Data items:
** start **

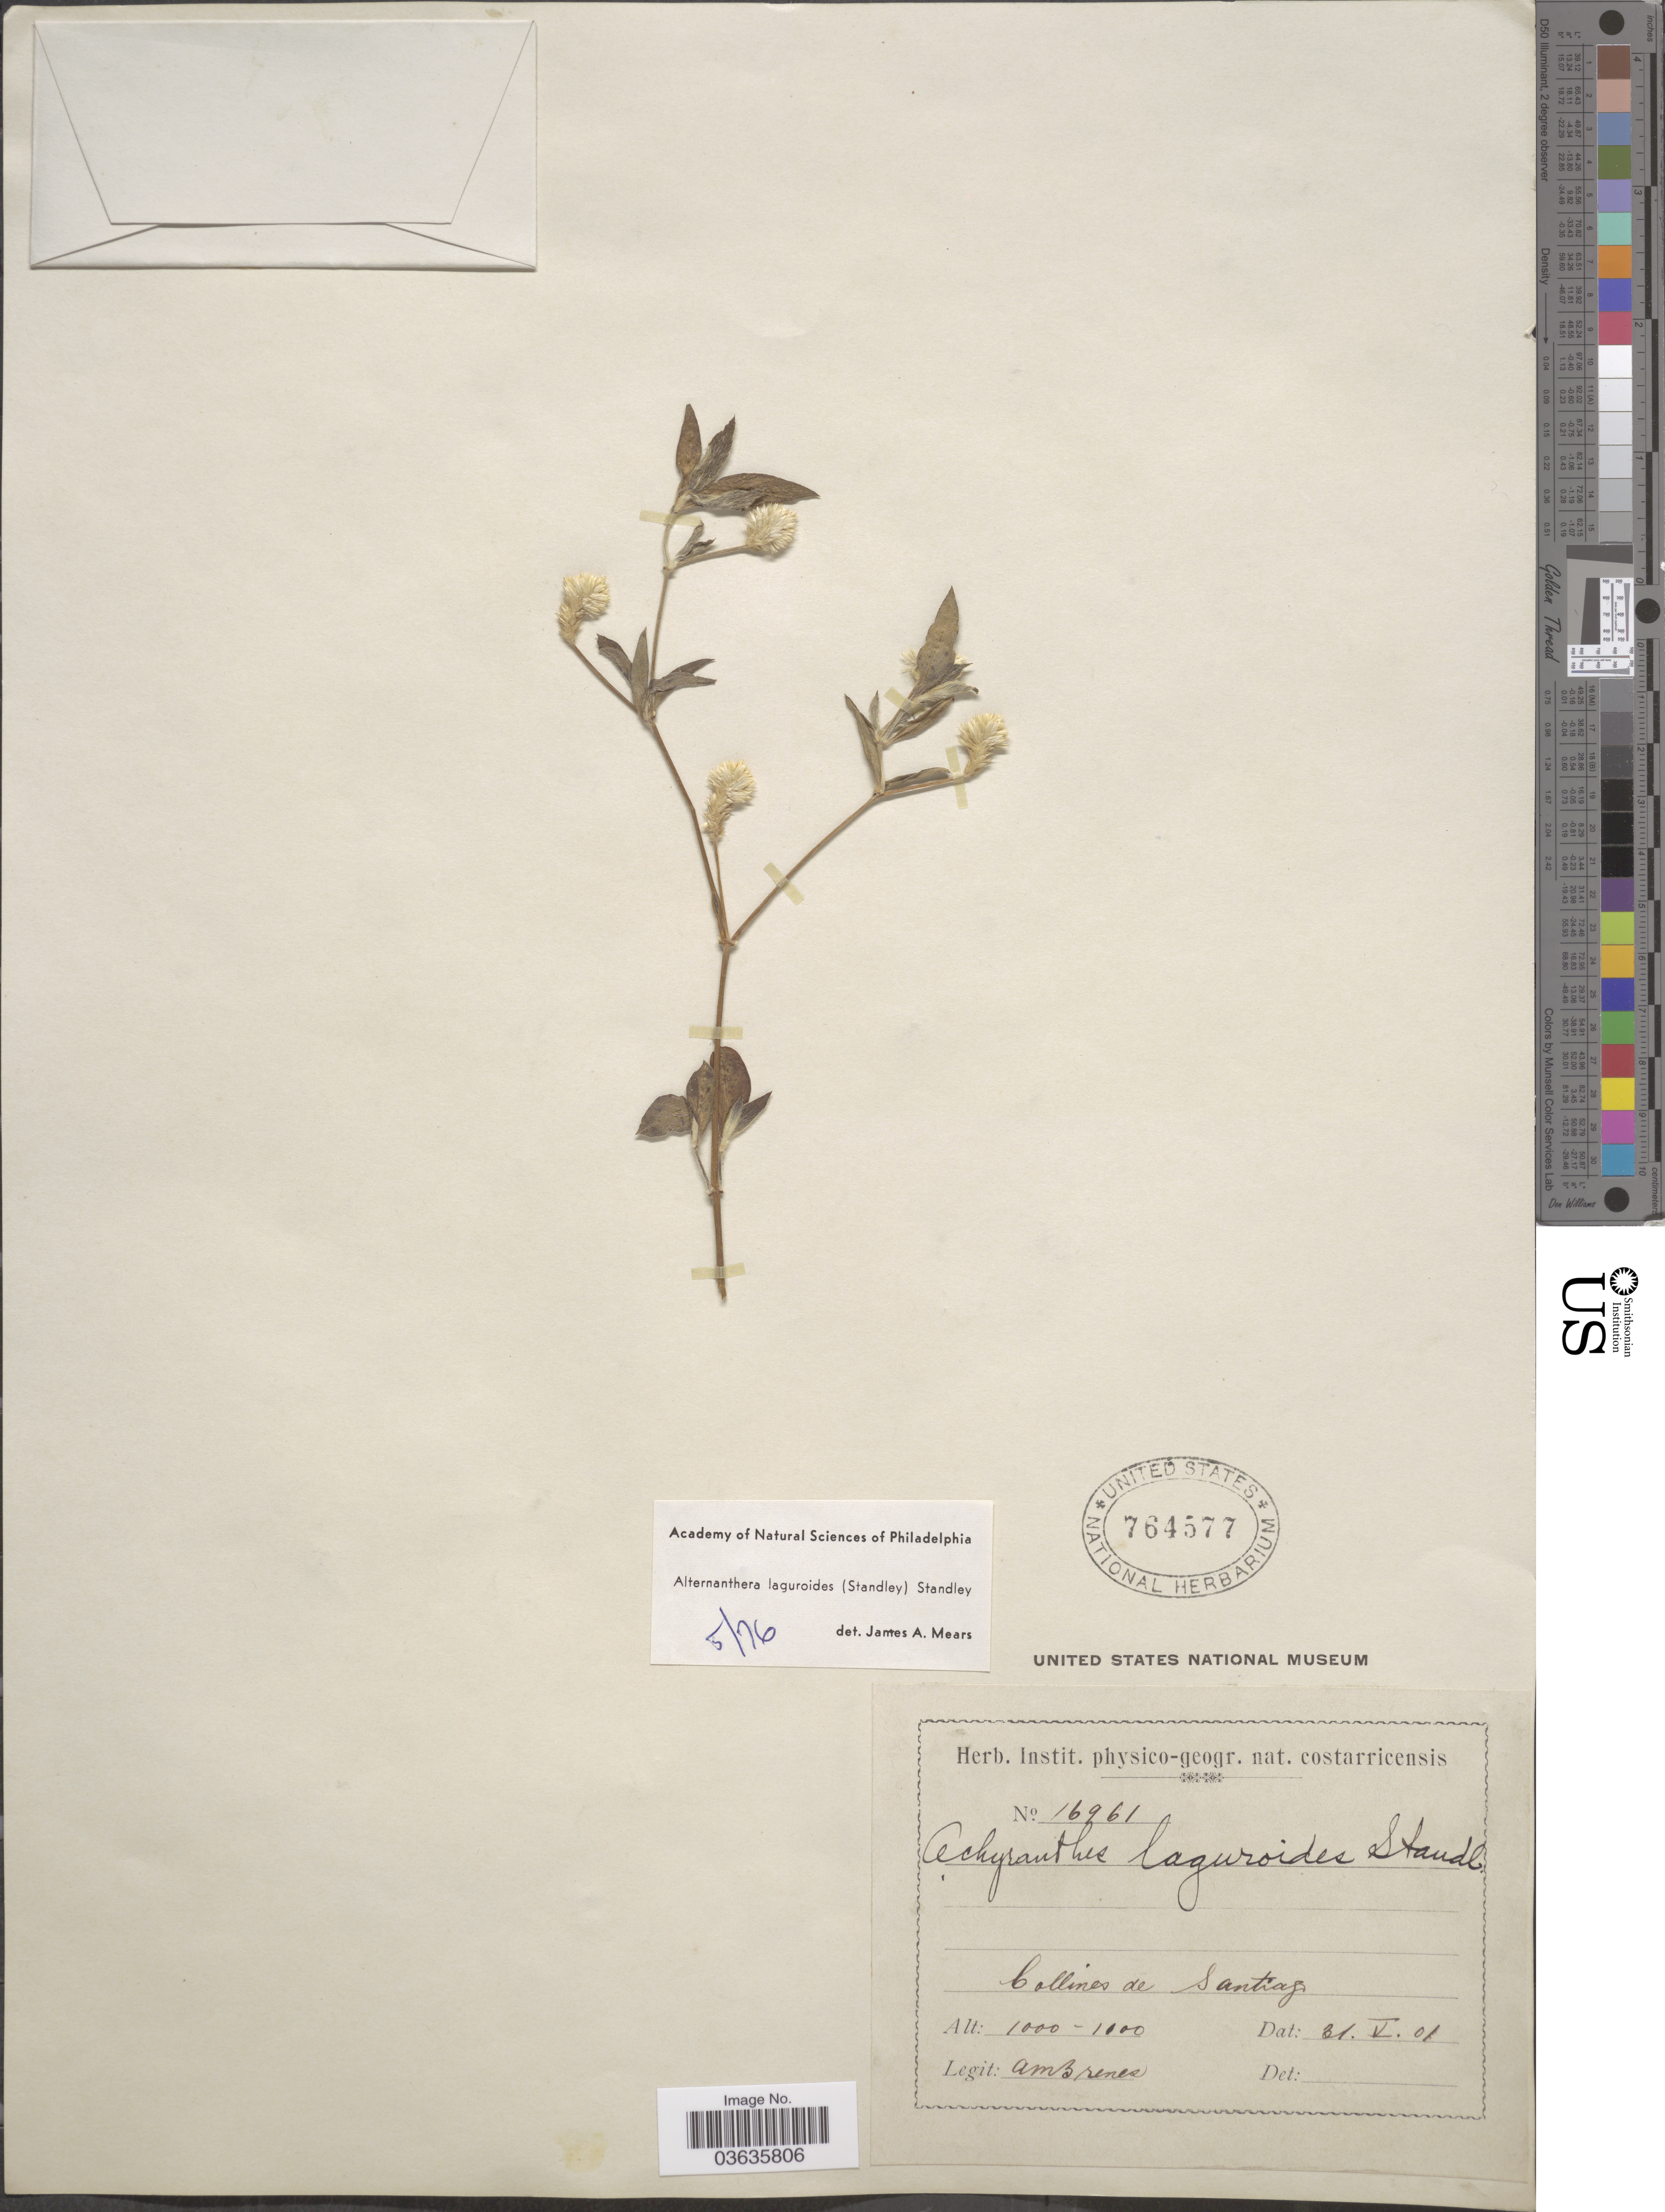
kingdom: Plantae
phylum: Tracheophyta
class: Magnoliopsida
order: Caryophyllales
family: Amaranthaceae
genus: Alternanthera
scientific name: Alternanthera laguroides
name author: (Standl.) Standl.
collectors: A. Brenes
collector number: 16961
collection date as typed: Transcribed d/m/y: 31/5/1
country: Costa Rica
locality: Collines de Santiago.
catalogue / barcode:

** end **

#### TASK BRIEF
Convert every line of the entries above into a Markdown table with two columns, Row and Line, numbering each row. Skip blank lines and leave the pictures out.

#### RESULT
| Row | Line |
|---|---|
| 1 | kingdom: Plantae |
| 2 | phylum: Tracheophyta |
| 3 | class: Magnoliopsida |
| 4 | order: Caryophyllales |
| 5 | family: Amaranthaceae |
| 6 | genus: Alternanthera |
| 7 | scientific name: Alternanthera laguroides |
| 8 | name author: (Standl.) Standl. |
| 9 | collectors: A. Brenes |
| 10 | collector number: 16961 |
| 11 | collection date as typed: Transcribed d/m/y: 31/5/1 |
| 12 | country: Costa Rica |
| 13 | locality: Collines de Santiago. |
| 14 | catalogue / barcode: |